Action item: The following data has a line with "right elbow: (193, 294)" and a line with "right hip: (78, 139)". Write out exactly those lines and all the lines between them.

Top of Task input

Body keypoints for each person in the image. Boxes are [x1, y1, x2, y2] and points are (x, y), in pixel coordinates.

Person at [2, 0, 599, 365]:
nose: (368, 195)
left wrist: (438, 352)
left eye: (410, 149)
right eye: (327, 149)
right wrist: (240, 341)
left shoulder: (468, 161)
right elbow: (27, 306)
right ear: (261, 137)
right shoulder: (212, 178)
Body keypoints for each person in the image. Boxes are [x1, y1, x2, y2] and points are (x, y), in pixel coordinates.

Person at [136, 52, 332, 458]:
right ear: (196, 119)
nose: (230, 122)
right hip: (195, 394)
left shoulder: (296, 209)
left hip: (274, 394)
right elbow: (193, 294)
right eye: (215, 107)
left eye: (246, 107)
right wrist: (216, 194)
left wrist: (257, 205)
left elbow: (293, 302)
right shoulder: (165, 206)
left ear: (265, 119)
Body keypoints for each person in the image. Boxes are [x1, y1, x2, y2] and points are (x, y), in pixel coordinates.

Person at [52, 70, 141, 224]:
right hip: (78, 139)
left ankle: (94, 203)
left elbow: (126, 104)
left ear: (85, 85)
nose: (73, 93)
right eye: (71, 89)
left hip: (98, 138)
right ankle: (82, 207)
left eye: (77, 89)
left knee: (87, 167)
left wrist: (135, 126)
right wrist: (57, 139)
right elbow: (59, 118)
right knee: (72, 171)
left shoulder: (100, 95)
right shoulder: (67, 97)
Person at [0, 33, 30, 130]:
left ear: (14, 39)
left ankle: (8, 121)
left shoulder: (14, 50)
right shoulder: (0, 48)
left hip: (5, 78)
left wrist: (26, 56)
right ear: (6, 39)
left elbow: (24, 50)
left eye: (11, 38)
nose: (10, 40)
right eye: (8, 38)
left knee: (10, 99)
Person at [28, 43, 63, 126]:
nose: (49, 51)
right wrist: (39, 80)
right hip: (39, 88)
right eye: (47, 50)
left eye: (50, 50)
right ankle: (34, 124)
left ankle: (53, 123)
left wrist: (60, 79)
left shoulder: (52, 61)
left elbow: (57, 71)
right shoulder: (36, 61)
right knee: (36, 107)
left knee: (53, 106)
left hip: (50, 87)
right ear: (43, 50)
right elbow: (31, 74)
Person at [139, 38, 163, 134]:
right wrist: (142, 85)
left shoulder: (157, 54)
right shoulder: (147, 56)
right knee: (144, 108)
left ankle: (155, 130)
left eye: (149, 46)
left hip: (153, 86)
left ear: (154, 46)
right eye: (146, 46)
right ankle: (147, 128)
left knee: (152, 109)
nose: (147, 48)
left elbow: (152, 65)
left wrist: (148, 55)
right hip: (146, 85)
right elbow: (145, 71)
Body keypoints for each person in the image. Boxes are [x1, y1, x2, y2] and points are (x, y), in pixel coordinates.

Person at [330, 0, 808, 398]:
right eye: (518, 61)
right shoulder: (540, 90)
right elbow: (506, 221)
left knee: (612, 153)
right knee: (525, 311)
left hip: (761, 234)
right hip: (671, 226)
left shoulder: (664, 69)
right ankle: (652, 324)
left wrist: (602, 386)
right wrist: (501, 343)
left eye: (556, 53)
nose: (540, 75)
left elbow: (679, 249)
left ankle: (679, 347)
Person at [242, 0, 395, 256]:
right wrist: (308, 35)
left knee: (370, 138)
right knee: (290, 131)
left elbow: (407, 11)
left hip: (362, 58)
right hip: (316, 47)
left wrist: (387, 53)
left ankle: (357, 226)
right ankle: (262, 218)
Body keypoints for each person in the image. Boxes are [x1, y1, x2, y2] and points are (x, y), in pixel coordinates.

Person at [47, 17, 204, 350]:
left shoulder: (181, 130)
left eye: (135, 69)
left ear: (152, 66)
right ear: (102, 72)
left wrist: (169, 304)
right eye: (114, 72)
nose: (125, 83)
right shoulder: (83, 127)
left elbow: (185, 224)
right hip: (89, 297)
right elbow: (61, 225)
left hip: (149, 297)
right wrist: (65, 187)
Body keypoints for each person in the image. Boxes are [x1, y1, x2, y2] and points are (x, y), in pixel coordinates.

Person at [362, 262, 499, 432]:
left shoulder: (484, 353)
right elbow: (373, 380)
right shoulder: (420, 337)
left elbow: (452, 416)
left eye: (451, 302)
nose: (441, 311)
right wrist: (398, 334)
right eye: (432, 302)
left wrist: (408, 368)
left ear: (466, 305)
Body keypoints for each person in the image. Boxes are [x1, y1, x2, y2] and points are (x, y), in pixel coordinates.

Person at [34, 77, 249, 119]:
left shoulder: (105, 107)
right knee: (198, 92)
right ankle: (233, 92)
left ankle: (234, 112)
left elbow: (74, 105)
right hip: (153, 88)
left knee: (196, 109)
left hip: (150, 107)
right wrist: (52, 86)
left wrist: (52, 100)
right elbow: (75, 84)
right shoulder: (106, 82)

Bottom of Task input
Top of Task input

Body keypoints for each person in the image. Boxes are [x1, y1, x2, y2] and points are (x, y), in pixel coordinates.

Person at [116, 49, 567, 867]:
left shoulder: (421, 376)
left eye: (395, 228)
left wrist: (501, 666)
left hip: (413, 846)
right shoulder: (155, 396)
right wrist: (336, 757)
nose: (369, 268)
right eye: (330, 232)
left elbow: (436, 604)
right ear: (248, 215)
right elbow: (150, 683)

Bottom of Task input

Problem solution:
right elbow: (193, 294)
right eye: (215, 107)
left eye: (246, 107)
right wrist: (216, 194)
left wrist: (257, 205)
left elbow: (293, 302)
right shoulder: (165, 206)
left ear: (265, 119)
Body keypoints for each person in the image. Boxes are [x1, y1, x2, y2] and points are (x, y), in pixel coordinates.

Person at [52, 70, 141, 224]:
right hip: (78, 139)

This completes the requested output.